The request: Turn the entries below into a numbered list, omitting any blank lines.

______________________________

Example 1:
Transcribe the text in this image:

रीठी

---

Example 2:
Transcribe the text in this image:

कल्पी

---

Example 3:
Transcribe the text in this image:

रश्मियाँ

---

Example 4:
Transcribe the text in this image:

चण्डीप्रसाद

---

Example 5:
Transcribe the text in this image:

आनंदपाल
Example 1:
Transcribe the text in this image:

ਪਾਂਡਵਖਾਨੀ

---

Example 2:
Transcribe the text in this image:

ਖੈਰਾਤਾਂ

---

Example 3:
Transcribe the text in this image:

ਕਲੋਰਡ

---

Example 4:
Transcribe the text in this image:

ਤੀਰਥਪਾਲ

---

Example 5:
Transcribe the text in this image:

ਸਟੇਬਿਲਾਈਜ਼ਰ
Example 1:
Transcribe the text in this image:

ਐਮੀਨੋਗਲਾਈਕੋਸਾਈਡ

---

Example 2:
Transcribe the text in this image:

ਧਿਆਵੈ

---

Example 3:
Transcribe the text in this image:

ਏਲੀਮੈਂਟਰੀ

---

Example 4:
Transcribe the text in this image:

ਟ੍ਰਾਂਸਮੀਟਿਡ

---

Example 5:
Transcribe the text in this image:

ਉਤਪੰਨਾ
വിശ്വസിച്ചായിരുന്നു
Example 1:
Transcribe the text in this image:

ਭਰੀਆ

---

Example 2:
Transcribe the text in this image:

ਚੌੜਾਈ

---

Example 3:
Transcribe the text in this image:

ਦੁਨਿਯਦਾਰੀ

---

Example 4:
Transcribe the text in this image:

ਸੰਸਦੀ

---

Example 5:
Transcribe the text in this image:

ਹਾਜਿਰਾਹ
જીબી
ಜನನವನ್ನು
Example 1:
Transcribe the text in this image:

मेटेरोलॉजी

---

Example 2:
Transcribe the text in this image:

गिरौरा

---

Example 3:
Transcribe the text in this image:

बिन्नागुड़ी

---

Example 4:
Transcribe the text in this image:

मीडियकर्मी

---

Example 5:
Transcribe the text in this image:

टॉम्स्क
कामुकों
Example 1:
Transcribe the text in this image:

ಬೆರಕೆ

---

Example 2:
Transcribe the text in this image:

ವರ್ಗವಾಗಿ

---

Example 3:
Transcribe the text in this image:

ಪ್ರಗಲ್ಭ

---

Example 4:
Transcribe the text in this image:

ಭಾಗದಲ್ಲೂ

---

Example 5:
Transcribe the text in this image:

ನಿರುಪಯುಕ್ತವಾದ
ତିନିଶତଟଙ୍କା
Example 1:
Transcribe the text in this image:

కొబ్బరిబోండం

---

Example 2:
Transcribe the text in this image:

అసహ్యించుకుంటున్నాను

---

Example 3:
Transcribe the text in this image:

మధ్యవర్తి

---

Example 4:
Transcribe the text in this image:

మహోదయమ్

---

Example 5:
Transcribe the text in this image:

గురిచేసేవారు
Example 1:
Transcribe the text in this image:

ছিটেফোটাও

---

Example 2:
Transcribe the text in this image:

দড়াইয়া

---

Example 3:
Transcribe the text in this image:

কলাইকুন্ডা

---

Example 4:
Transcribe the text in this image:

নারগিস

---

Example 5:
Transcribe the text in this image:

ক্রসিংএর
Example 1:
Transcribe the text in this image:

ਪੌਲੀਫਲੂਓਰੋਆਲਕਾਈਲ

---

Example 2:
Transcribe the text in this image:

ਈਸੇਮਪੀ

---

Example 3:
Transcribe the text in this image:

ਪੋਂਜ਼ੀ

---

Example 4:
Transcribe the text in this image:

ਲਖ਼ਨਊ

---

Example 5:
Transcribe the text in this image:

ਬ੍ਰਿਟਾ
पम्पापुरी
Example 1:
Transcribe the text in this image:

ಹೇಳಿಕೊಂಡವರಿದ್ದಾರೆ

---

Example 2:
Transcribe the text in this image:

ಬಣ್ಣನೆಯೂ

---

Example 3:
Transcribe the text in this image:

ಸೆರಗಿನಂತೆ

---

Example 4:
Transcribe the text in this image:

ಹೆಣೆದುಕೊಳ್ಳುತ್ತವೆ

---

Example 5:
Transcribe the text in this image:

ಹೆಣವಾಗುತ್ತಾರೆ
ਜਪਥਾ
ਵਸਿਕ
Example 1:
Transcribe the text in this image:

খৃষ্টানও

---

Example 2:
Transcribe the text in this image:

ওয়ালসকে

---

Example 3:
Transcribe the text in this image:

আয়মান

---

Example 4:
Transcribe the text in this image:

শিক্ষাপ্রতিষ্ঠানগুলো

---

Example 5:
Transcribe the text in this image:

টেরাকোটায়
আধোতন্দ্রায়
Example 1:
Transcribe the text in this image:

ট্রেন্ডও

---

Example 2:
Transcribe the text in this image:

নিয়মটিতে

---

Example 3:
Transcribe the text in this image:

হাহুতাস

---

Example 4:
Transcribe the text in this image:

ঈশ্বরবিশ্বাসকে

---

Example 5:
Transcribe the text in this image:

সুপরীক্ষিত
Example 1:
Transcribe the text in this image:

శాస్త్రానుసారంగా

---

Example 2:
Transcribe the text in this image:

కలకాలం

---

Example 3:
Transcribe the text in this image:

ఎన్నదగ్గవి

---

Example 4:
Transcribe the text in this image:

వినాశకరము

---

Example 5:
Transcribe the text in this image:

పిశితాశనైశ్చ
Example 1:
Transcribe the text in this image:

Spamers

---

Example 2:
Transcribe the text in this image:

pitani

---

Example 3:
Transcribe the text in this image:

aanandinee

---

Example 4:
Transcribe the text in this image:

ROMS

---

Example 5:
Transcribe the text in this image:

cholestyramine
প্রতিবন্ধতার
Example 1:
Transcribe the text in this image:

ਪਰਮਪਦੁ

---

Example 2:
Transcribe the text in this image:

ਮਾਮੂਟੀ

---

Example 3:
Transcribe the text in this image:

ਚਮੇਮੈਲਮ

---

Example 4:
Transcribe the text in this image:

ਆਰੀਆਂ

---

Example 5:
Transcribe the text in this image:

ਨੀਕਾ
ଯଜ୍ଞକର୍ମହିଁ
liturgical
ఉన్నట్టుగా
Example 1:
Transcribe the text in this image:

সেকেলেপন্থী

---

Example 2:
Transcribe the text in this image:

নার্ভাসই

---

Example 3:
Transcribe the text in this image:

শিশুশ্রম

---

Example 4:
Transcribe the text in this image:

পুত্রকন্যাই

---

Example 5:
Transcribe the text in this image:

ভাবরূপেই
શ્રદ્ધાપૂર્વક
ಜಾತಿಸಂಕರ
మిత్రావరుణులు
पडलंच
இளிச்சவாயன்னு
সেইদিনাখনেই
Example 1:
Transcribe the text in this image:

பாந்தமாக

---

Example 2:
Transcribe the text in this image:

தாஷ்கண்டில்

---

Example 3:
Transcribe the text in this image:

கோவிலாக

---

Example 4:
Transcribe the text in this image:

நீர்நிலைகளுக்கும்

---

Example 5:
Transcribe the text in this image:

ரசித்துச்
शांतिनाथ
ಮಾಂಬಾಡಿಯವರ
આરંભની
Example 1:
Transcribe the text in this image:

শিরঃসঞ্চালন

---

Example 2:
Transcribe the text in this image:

______________________________

Result of this task:
1. Example 1:
2. Transcribe the text in this image:
3. रीठी
4. ---
5. Example 2:
6. Transcribe the text in this image:
7. कल्पी
8. ---
9. Example 3:
10. Transcribe the text in this image:
11. रश्मियाँ
12. ---
13. Example 4:
14. Transcribe the text in this image:
15. चण्डीप्रसाद
16. ---
17. Example 5:
18. Transcribe the text in this image:
19. आनंदपाल
20. Example 1:
21. Transcribe the text in this image:
22. ਪਾਂਡਵਖਾਨੀ
23. ---
24. Example 2:
25. Transcribe the text in this image:
26. ਖੈਰਾਤਾਂ
27. ---
28. Example 3:
29. Transcribe the text in this image:
30. ਕਲੋਰਡ
31. ---
32. Example 4:
33. Transcribe the text in this image:
34. ਤੀਰਥਪਾਲ
35. ---
36. Example 5:
37. Transcribe the text in this image:
38. ਸਟੇਬਿਲਾਈਜ਼ਰ
39. Example 1:
40. Transcribe the text in this image:
41. ਐਮੀਨੋਗਲਾਈਕੋਸਾਈਡ
42. ---
43. Example 2:
44. Transcribe the text in this image:
45. ਧਿਆਵੈ
46. ---
47. Example 3:
48. Transcribe the text in this image:
49. ਏਲੀਮੈਂਟਰੀ
50. ---
51. Example 4:
52. Transcribe the text in this image:
53. ਟ੍ਰਾਂਸਮੀਟਿਡ
54. ---
55. Example 5:
56. Transcribe the text in this image:
57. ਉਤਪੰਨਾ
58. വിശ്വസിച്ചായിരുന്നു
59. Example 1:
60. Transcribe the text in this image:
61. ਭਰੀਆ
62. ---
63. Example 2:
64. Transcribe the text in this image:
65. ਚੌੜਾਈ
66. ---
67. Example 3:
68. Transcribe the text in this image:
69. ਦੁਨਿਯਦਾਰੀ
70. ---
71. Example 4:
72. Transcribe the text in this image:
73. ਸੰਸਦੀ
74. ---
75. Example 5:
76. Transcribe the text in this image:
77. ਹਾਜਿਰਾਹ
78. જીબી
79. ಜನನವನ್ನು
80. Example 1:
81. Transcribe the text in this image:
82. मेटेरोलॉजी
83. ---
84. Example 2:
85. Transcribe the text in this image:
86. गिरौरा
87. ---
88. Example 3:
89. Transcribe the text in this image:
90. बिन्नागुड़ी
91. ---
92. Example 4:
93. Transcribe the text in this image:
94. मीडियकर्मी
95. ---
96. Example 5:
97. Transcribe the text in this image:
98. टॉम्स्क
99. कामुकों
100. Example 1:
101. Transcribe the text in this image:
102. ಬೆರಕೆ
103. ---
104. Example 2:
105. Transcribe the text in this image:
106. ವರ್ಗವಾಗಿ
107. ---
108. Example 3:
109. Transcribe the text in this image:
110. ಪ್ರಗಲ್ಭ
111. ---
112. Example 4:
113. Transcribe the text in this image:
114. ಭಾಗದಲ್ಲೂ
115. ---
116. Example 5:
117. Transcribe the text in this image:
118. ನಿರುಪಯುಕ್ತವಾದ
119. ତିନିଶତଟଙ୍କା
120. Example 1:
121. Transcribe the text in this image:
122. కొబ్బరిబోండం
123. ---
124. Example 2:
125. Transcribe the text in this image:
126. అసహ్యించుకుంటున్నాను
127. ---
128. Example 3:
129. Transcribe the text in this image:
130. మధ్యవర్తి
131. ---
132. Example 4:
133. Transcribe the text in this image:
134. మహోదయమ్
135. ---
136. Example 5:
137. Transcribe the text in this image:
138. గురిచేసేవారు
139. Example 1:
140. Transcribe the text in this image:
141. ছিটেফোটাও
142. ---
143. Example 2:
144. Transcribe the text in this image:
145. দড়াইয়া
146. ---
147. Example 3:
148. Transcribe the text in this image:
149. কলাইকুন্ডা
150. ---
151. Example 4:
152. Transcribe the text in this image:
153. নারগিস
154. ---
155. Example 5:
156. Transcribe the text in this image:
157. ক্রসিংএর
158. Example 1:
159. Transcribe the text in this image:
160. ਪੌਲੀਫਲੂਓਰੋਆਲਕਾਈਲ
161. ---
162. Example 2:
163. Transcribe the text in this image:
164. ਈਸੇਮਪੀ
165. ---
166. Example 3:
167. Transcribe the text in this image:
168. ਪੋਂਜ਼ੀ
169. ---
170. Example 4:
171. Transcribe the text in this image:
172. ਲਖ਼ਨਊ
173. ---
174. Example 5:
175. Transcribe the text in this image:
176. ਬ੍ਰਿਟਾ
177. पम्पापुरी
178. Example 1:
179. Transcribe the text in this image:
180. ಹೇಳಿಕೊಂಡವರಿದ್ದಾರೆ
181. ---
182. Example 2:
183. Transcribe the text in this image:
184. ಬಣ್ಣನೆಯೂ
185. ---
186. Example 3:
187. Transcribe the text in this image:
188. ಸೆರಗಿನಂತೆ
189. ---
190. Example 4:
191. Transcribe the text in this image:
192. ಹೆಣೆದುಕೊಳ್ಳುತ್ತವೆ
193. ---
194. Example 5:
195. Transcribe the text in this image:
196. ಹೆಣವಾಗುತ್ತಾರೆ
197. ਜਪਥਾ
198. ਵਸਿਕ
199. Example 1:
200. Transcribe the text in this image:
201. খৃষ্টানও
202. ---
203. Example 2:
204. Transcribe the text in this image:
205. ওয়ালসকে
206. ---
207. Example 3:
208. Transcribe the text in this image:
209. আয়মান
210. ---
211. Example 4:
212. Transcribe the text in this image:
213. শিক্ষাপ্রতিষ্ঠানগুলো
214. ---
215. Example 5:
216. Transcribe the text in this image:
217. টেরাকোটায়
218. আধোতন্দ্রায়
219. Example 1:
220. Transcribe the text in this image:
221. ট্রেন্ডও
222. ---
223. Example 2:
224. Transcribe the text in this image:
225. নিয়মটিতে
226. ---
227. Example 3:
228. Transcribe the text in this image:
229. হাহুতাস
230. ---
231. Example 4:
232. Transcribe the text in this image:
233. ঈশ্বরবিশ্বাসকে
234. ---
235. Example 5:
236. Transcribe the text in this image:
237. সুপরীক্ষিত
238. Example 1:
239. Transcribe the text in this image:
240. శాస్త్రానుసారంగా
241. ---
242. Example 2:
243. Transcribe the text in this image:
244. కలకాలం
245. ---
246. Example 3:
247. Transcribe the text in this image:
248. ఎన్నదగ్గవి
249. ---
250. Example 4:
251. Transcribe the text in this image:
252. వినాశకరము
253. ---
254. Example 5:
255. Transcribe the text in this image:
256. పిశితాశనైశ్చ
257. Example 1:
258. Transcribe the text in this image:
259. Spamers
260. ---
261. Example 2:
262. Transcribe the text in this image:
263. pitani
264. ---
265. Example 3:
266. Transcribe the text in this image:
267. aanandinee
268. ---
269. Example 4:
270. Transcribe the text in this image:
271. ROMS
272. ---
273. Example 5:
274. Transcribe the text in this image:
275. cholestyramine
276. প্রতিবন্ধতার
277. Example 1:
278. Transcribe the text in this image:
279. ਪਰਮਪਦੁ
280. ---
281. Example 2:
282. Transcribe the text in this image:
283. ਮਾਮੂਟੀ
284. ---
285. Example 3:
286. Transcribe the text in this image:
287. ਚਮੇਮੈਲਮ
288. ---
289. Example 4:
290. Transcribe the text in this image:
291. ਆਰੀਆਂ
292. ---
293. Example 5:
294. Transcribe the text in this image:
295. ਨੀਕਾ
296. ଯଜ୍ଞକର୍ମହିଁ
297. liturgical
298. ఉన్నట్టుగా
299. Example 1:
300. Transcribe the text in this image:
301. সেকেলেপন্থী
302. ---
303. Example 2:
304. Transcribe the text in this image:
305. নার্ভাসই
306. ---
307. Example 3:
308. Transcribe the text in this image:
309. শিশুশ্রম
310. ---
311. Example 4:
312. Transcribe the text in this image:
313. পুত্রকন্যাই
314. ---
315. Example 5:
316. Transcribe the text in this image:
317. ভাবরূপেই
318. શ્રદ્ધાપૂર્વક
319. ಜಾತಿಸಂಕರ
320. మిత్రావరుణులు
321. पडलंच
322. இளிச்சவாயன்னு
323. সেইদিনাখনেই
324. Example 1:
325. Transcribe the text in this image:
326. பாந்தமாக
327. ---
328. Example 2:
329. Transcribe the text in this image:
330. தாஷ்கண்டில்
331. ---
332. Example 3:
333. Transcribe the text in this image:
334. கோவிலாக
335. ---
336. Example 4:
337. Transcribe the text in this image:
338. நீர்நிலைகளுக்கும்
339. ---
340. Example 5:
341. Transcribe the text in this image:
342. ரசித்துச்
343. शांतिनाथ
344. ಮಾಂಬಾಡಿಯವರ
345. આરંભની
346. Example 1:
347. Transcribe the text in this image:
348. শিরঃসঞ্চালন
349. ---
350. Example 2:
351. Transcribe the text in this image:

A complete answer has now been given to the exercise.